– Вы спрашиваете меня, зачем я приехала сюда? Вы же отлично знаете (уверена, что Смирнов все рассказал вам, а ему, в свою очередь, рассказал мой бывший муж) – я привезла деньги! Так что этому директору фирмы, где работала Надя, Смышленову Валерию Викторовичу, осталось ждать совсем недолго. Думаю, я встречусь с ним уже сегодня, объясню ситуацию и попрошу его дать мне свои банковские реквизиты, после чего сразу же переведу деньги на счет его фирмы или на личный счет – как он пожелает.
– Да, Полина, вы – удивительная женщина.
– Да обыкновенная я женщина! Просто взвалили на меня эту ответственность, эти деньги… Вот верну их тому, у кого Агренич их украла, успокоюсь и, возможно, вернусь домой. Правда, мне ужасно хочется прокатиться на том самом поезде и в том самом вагоне, где все это и произошло. И поговорить в естественной обстановке с проводницей, оставшейся в живых коллегой Шитиковой, понимаете?
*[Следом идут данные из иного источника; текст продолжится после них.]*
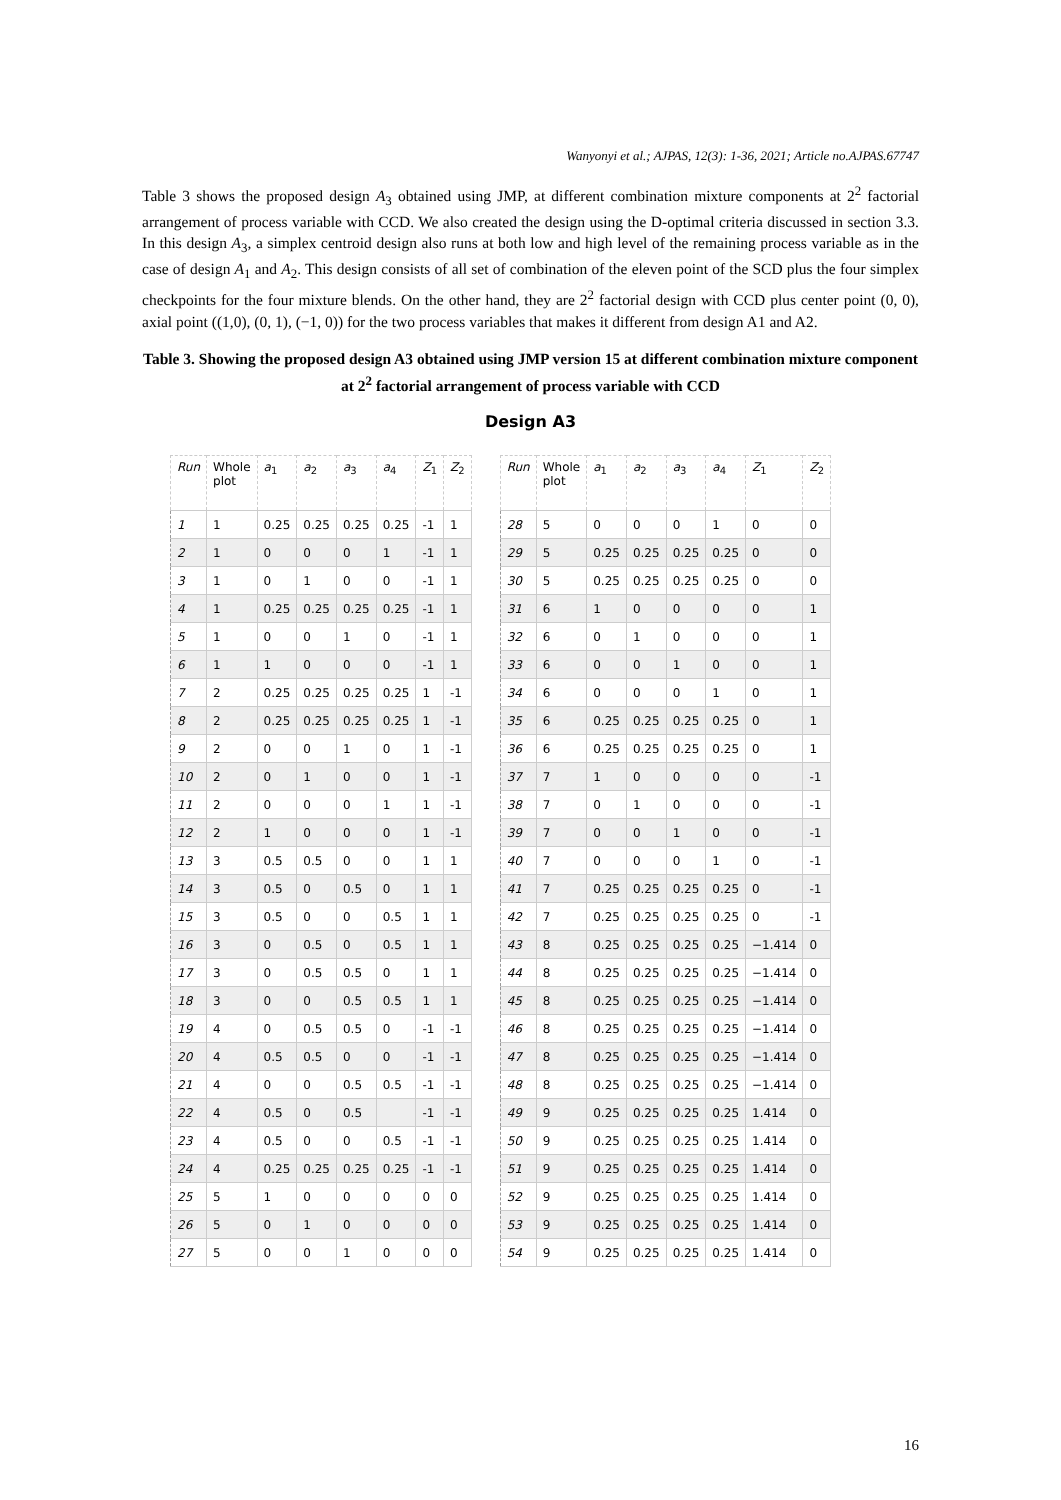Wanyonyi et al.; AJPAS, 12(3): 1-36, 2021; Article no.AJPAS.67747
Table 3 shows the proposed design A<sub>3</sub> obtained using JMP, at different combination mixture components at 2<sup>2</sup> factorial arrangement of process variable with CCD. We also created the design using the D-optimal criteria discussed in section 3.3. In this design A<sub>3</sub>, a simplex centroid design also runs at both low and high level of the remaining process variable as in the case of design A<sub>1</sub> and A<sub>2</sub>. This design consists of all set of combination of the eleven point of the SCD plus the four simplex checkpoints for the four mixture blends. On the other hand, they are 2<sup>2</sup> factorial design with CCD plus center point (0, 0), axial point ((1,0), (0, 1), (−1, 0)) for the two process variables that makes it different from design A1 and A2.
Table 3. Showing the proposed design A3 obtained using JMP version 15 at different combination mixture component at 2<sup>2</sup> factorial arrangement of process variable with CCD
Design A3
| Run | Whole plot | a<sub>1</sub> | a<sub>2</sub> | a<sub>3</sub> | a<sub>4</sub> | Z<sub>1</sub> | Z<sub>2</sub> |
| --- | --- | --- | --- | --- | --- | --- | --- |
| 1 | 1 | 0.25 | 0.25 | 0.25 | 0.25 | -1 | 1 |
| 2 | 1 | 0 | 0 | 0 | 1 | -1 | 1 |
| 3 | 1 | 0 | 1 | 0 | 0 | -1 | 1 |
| 4 | 1 | 0.25 | 0.25 | 0.25 | 0.25 | -1 | 1 |
| 5 | 1 | 0 | 0 | 1 | 0 | -1 | 1 |
| 6 | 1 | 1 | 0 | 0 | 0 | -1 | 1 |
| 7 | 2 | 0.25 | 0.25 | 0.25 | 0.25 | 1 | -1 |
| 8 | 2 | 0.25 | 0.25 | 0.25 | 0.25 | 1 | -1 |
| 9 | 2 | 0 | 0 | 1 | 0 | 1 | -1 |
| 10 | 2 | 0 | 1 | 0 | 0 | 1 | -1 |
| 11 | 2 | 0 | 0 | 0 | 1 | 1 | -1 |
| 12 | 2 | 1 | 0 | 0 | 0 | 1 | -1 |
| 13 | 3 | 0.5 | 0.5 | 0 | 0 | 1 | 1 |
| 14 | 3 | 0.5 | 0 | 0.5 | 0 | 1 | 1 |
| 15 | 3 | 0.5 | 0 | 0 | 0.5 | 1 | 1 |
| 16 | 3 | 0 | 0.5 | 0 | 0.5 | 1 | 1 |
| 17 | 3 | 0 | 0.5 | 0.5 | 0 | 1 | 1 |
| 18 | 3 | 0 | 0 | 0.5 | 0.5 | 1 | 1 |
| 19 | 4 | 0 | 0.5 | 0.5 | 0 | -1 | -1 |
| 20 | 4 | 0.5 | 0.5 | 0 | 0 | -1 | -1 |
| 21 | 4 | 0 | 0 | 0.5 | 0.5 | -1 | -1 |
| 22 | 4 | 0.5 | 0 | 0.5 | | -1 | -1 |
| 23 | 4 | 0.5 | 0 | 0 | 0.5 | -1 | -1 |
| 24 | 4 | 0.25 | 0.25 | 0.25 | 0.25 | -1 | -1 |
| 25 | 5 | 1 | 0 | 0 | 0 | 0 | 0 |
| 26 | 5 | 0 | 1 | 0 | 0 | 0 | 0 |
| 27 | 5 | 0 | 0 | 1 | 0 | 0 | 0 |
| Run | Whole plot | a<sub>1</sub> | a<sub>2</sub> | a<sub>3</sub> | a<sub>4</sub> | Z<sub>1</sub> | Z<sub>2</sub> |
| --- | --- | --- | --- | --- | --- | --- | --- |
| 28 | 5 | 0 | 0 | 0 | 1 | 0 | 0 |
| 29 | 5 | 0.25 | 0.25 | 0.25 | 0.25 | 0 | 0 |
| 30 | 5 | 0.25 | 0.25 | 0.25 | 0.25 | 0 | 0 |
| 31 | 6 | 1 | 0 | 0 | 0 | 0 | 1 |
| 32 | 6 | 0 | 1 | 0 | 0 | 0 | 1 |
| 33 | 6 | 0 | 0 | 1 | 0 | 0 | 1 |
| 34 | 6 | 0 | 0 | 0 | 1 | 0 | 1 |
| 35 | 6 | 0.25 | 0.25 | 0.25 | 0.25 | 0 | 1 |
| 36 | 6 | 0.25 | 0.25 | 0.25 | 0.25 | 0 | 1 |
| 37 | 7 | 1 | 0 | 0 | 0 | 0 | -1 |
| 38 | 7 | 0 | 1 | 0 | 0 | 0 | -1 |
| 39 | 7 | 0 | 0 | 1 | 0 | 0 | -1 |
| 40 | 7 | 0 | 0 | 0 | 1 | 0 | -1 |
| 41 | 7 | 0.25 | 0.25 | 0.25 | 0.25 | 0 | -1 |
| 42 | 7 | 0.25 | 0.25 | 0.25 | 0.25 | 0 | -1 |
| 43 | 8 | 0.25 | 0.25 | 0.25 | 0.25 | −1.414 | 0 |
| 44 | 8 | 0.25 | 0.25 | 0.25 | 0.25 | −1.414 | 0 |
| 45 | 8 | 0.25 | 0.25 | 0.25 | 0.25 | −1.414 | 0 |
| 46 | 8 | 0.25 | 0.25 | 0.25 | 0.25 | −1.414 | 0 |
| 47 | 8 | 0.25 | 0.25 | 0.25 | 0.25 | −1.414 | 0 |
| 48 | 8 | 0.25 | 0.25 | 0.25 | 0.25 | −1.414 | 0 |
| 49 | 9 | 0.25 | 0.25 | 0.25 | 0.25 | 1.414 | 0 |
| 50 | 9 | 0.25 | 0.25 | 0.25 | 0.25 | 1.414 | 0 |
| 51 | 9 | 0.25 | 0.25 | 0.25 | 0.25 | 1.414 | 0 |
| 52 | 9 | 0.25 | 0.25 | 0.25 | 0.25 | 1.414 | 0 |
| 53 | 9 | 0.25 | 0.25 | 0.25 | 0.25 | 1.414 | 0 |
| 54 | 9 | 0.25 | 0.25 | 0.25 | 0.25 | 1.414 | 0 |
16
– Понимаю. Но я не думаю, что для того, чтобы проникнуться атмосферой того страшного дня, вам надо совершить весь путь от Уренгоя до Москвы: у вас уйдет на это двое суток, плюс еще шестнадцать часов. Не проще ли будет спокойно, в нейтральном месте, встретиться с ней и поговорить по душам? Она – милая, симпатичная женщина, довольно общительная. Конечно, ей будет нелегко вновь погрузиться в эту историю, но, поверьте мне, когда она узнает, кто вы и зачем вам понадобился этот разговор, думаю, она пойдет вам навстречу и постарается воссоздать в своей памяти даже то, что ей не удалось вспомнить в беседе со мной.
– Думаете? Ну, хорошо. Можно сказать, что вы меня уговорили. Но только как же мне ее найти?
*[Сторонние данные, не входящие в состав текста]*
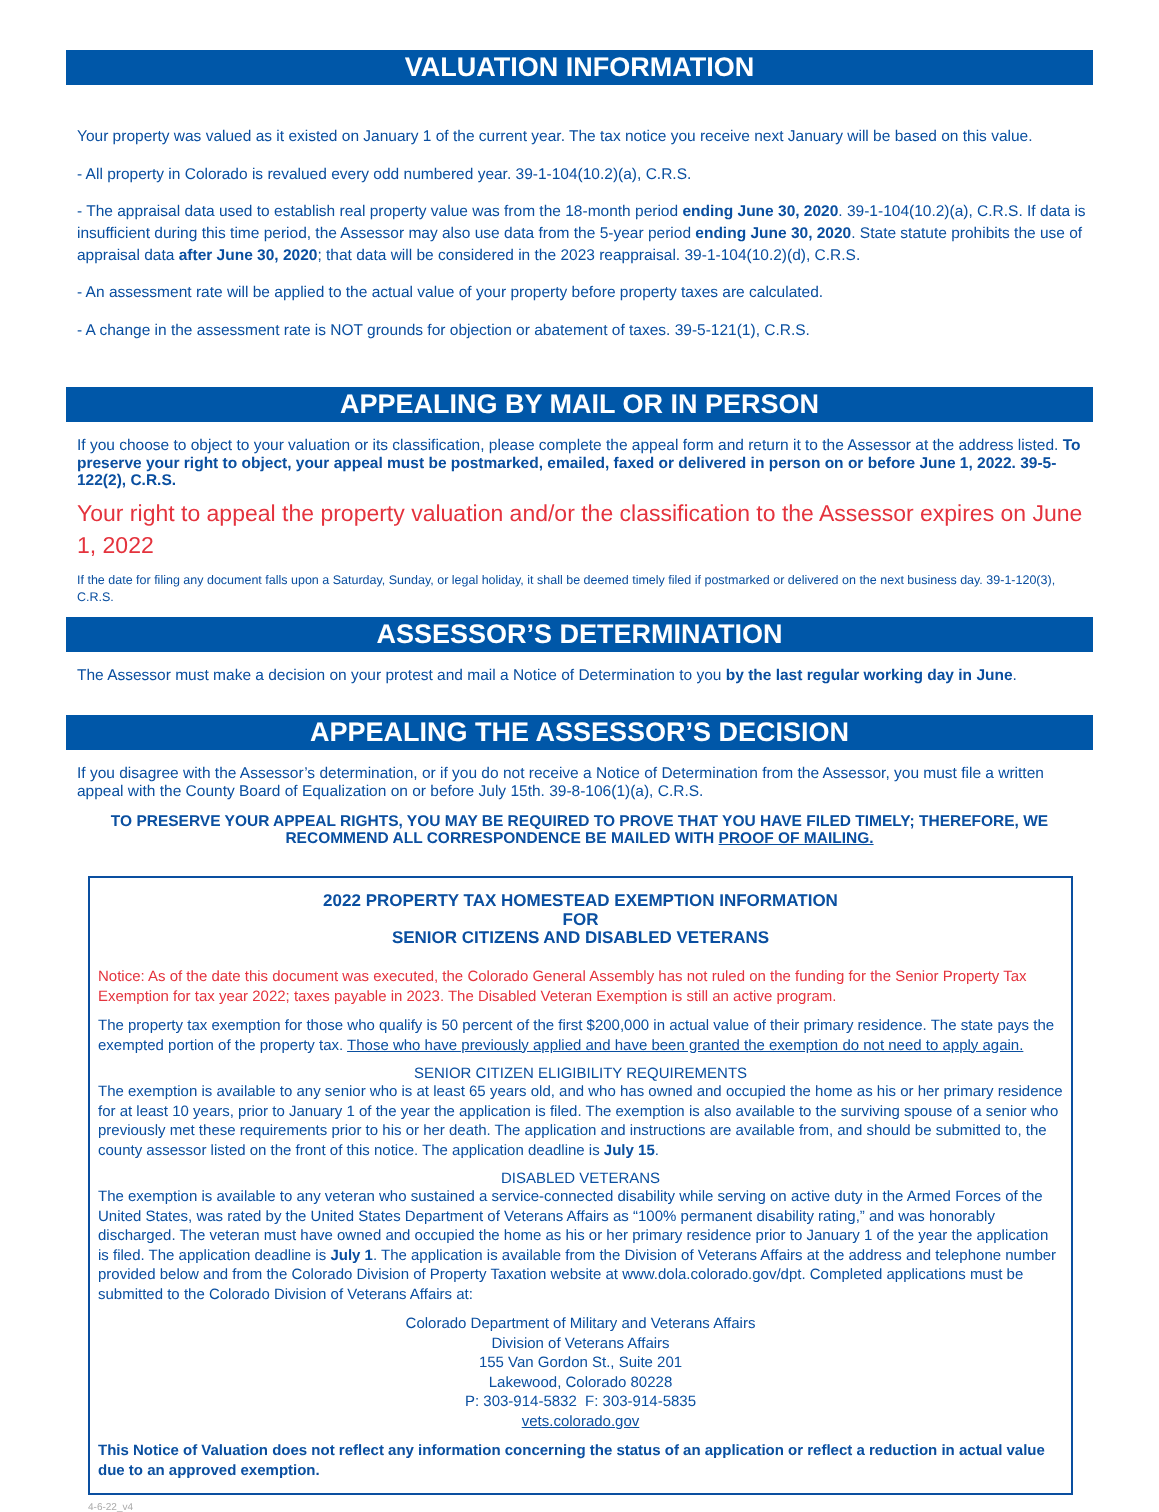VALUATION INFORMATION
Your property was valued as it existed on January 1 of the current year. The tax notice you receive next January will be based on this value.
- All property in Colorado is revalued every odd numbered year. 39-1-104(10.2)(a), C.R.S.
- The appraisal data used to establish real property value was from the 18-month period ending June 30, 2020. 39-1-104(10.2)(a), C.R.S. If data is insufficient during this time period, the Assessor may also use data from the 5-year period ending June 30, 2020. State statute prohibits the use of appraisal data after June 30, 2020; that data will be considered in the 2023 reappraisal. 39-1-104(10.2)(d), C.R.S.
- An assessment rate will be applied to the actual value of your property before property taxes are calculated.
- A change in the assessment rate is NOT grounds for objection or abatement of taxes. 39-5-121(1), C.R.S.
APPEALING BY MAIL OR IN PERSON
If you choose to object to your valuation or its classification, please complete the appeal form and return it to the Assessor at the address listed. To preserve your right to object, your appeal must be postmarked, emailed, faxed or delivered in person on or before June 1, 2022. 39-5-122(2), C.R.S.
Your right to appeal the property valuation and/or the classification to the Assessor expires on June 1, 2022
If the date for filing any document falls upon a Saturday, Sunday, or legal holiday, it shall be deemed timely filed if postmarked or delivered on the next business day. 39-1-120(3), C.R.S.
ASSESSOR’S DETERMINATION
The Assessor must make a decision on your protest and mail a Notice of Determination to you by the last regular working day in June.
APPEALING THE ASSESSOR’S DECISION
If you disagree with the Assessor’s determination, or if you do not receive a Notice of Determination from the Assessor, you must file a written appeal with the County Board of Equalization on or before July 15th. 39-8-106(1)(a), C.R.S.
TO PRESERVE YOUR APPEAL RIGHTS, YOU MAY BE REQUIRED TO PROVE THAT YOU HAVE FILED TIMELY; THEREFORE, WE RECOMMEND ALL CORRESPONDENCE BE MAILED WITH PROOF OF MAILING.
2022 PROPERTY TAX HOMESTEAD EXEMPTION INFORMATION
FOR
SENIOR CITIZENS AND DISABLED VETERANS
Notice: As of the date this document was executed, the Colorado General Assembly has not ruled on the funding for the Senior Property Tax Exemption for tax year 2022; taxes payable in 2023. The Disabled Veteran Exemption is still an active program.
The property tax exemption for those who qualify is 50 percent of the first $200,000 in actual value of their primary residence. The state pays the exempted portion of the property tax. Those who have previously applied and have been granted the exemption do not need to apply again.
SENIOR CITIZEN ELIGIBILITY REQUIREMENTS
The exemption is available to any senior who is at least 65 years old, and who has owned and occupied the home as his or her primary residence for at least 10 years, prior to January 1 of the year the application is filed. The exemption is also available to the surviving spouse of a senior who previously met these requirements prior to his or her death. The application and instructions are available from, and should be submitted to, the county assessor listed on the front of this notice. The application deadline is July 15.
DISABLED VETERANS
The exemption is available to any veteran who sustained a service-connected disability while serving on active duty in the Armed Forces of the United States, was rated by the United States Department of Veterans Affairs as “100% permanent disability rating,” and was honorably discharged. The veteran must have owned and occupied the home as his or her primary residence prior to January 1 of the year the application is filed. The application deadline is July 1. The application is available from the Division of Veterans Affairs at the address and telephone number provided below and from the Colorado Division of Property Taxation website at www.dola.colorado.gov/dpt. Completed applications must be submitted to the Colorado Division of Veterans Affairs at:
Colorado Department of Military and Veterans Affairs
Division of Veterans Affairs
155 Van Gordon St., Suite 201
Lakewood, Colorado 80228
P: 303-914-5832 F: 303-914-5835
vets.colorado.gov
This Notice of Valuation does not reflect any information concerning the status of an application or reflect a reduction in actual value due to an approved exemption.
4-6-22_v4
– Считайте, что уже нашли. Я позвоню ей и попрошу приехать в Уренгой.
– Постойте! Что-то здесь не так… От Уренгоя до Тюмени, если я не ошибаюсь, езды около тридцати часов? Сначала приезжаете вы, потратив уйму времени, теперь вы собираетесь вызвать проводницу…
– Ну, положим, у меня здесь, помимо встречи с вами, были и еще кое-какие дела. А что касается проводницы, то она – привычная, и ей ничего не стоит прокатиться, тем более бесплатно.
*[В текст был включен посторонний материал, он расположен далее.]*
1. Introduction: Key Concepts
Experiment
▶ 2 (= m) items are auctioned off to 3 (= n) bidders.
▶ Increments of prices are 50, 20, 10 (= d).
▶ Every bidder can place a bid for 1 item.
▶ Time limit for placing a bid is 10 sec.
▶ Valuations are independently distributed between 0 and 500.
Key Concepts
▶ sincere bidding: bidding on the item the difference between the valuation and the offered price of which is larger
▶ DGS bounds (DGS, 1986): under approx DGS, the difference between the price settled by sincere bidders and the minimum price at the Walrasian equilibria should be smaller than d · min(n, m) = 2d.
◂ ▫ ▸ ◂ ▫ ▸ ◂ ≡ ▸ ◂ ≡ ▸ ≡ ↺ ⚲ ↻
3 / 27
– А может, я сама поеду в Тюмень? Там и Войновка близко.
– И что вы собираетесь делать в Войновке? Искать следы Флорского?
– Не знаю… Кроме того, если его побег был кем-то организован, то его, возможно, там ждали? Там или же в Тюмени.
– Да, скорее всего, в Тюмени, там легче затеряться.
– Хорошо, я подумаю, что мне делать дальше и куда ехать. Может, вы и правы и мне совершенно нечего делать в Тюмени и Войновке, и ваша проводница сама может приехать в Уренгой, чтобы встретиться со мной.
Я посмотрела на него и подумала: вправе ли я задавать этому человеку вопросы, связанные с его непосредственной работой, с его обязанностями? С другой стороны, вроде бы существует определенная договоренность между другом Володи и Бобровым, и ее смысл заключается как раз в том, чтобы помогать мне, оказывать мне содействие. Конечно, со стороны это должно выглядеть как помощь писательнице, бывшей жене следователя, в поисках материала для написания нового романа. Как же несерьезно, должно быть, все эти крайне занятые мужчины относятся ко мне и к моему занятию… Любопытство, блажь – пожалуй, именно так они и воспринимают мое желание помочь следствию. Может, они и правы? Ну что я могу сделать полезного в данной ситуации? Пока лишь я отнимаю время у серьезного человека.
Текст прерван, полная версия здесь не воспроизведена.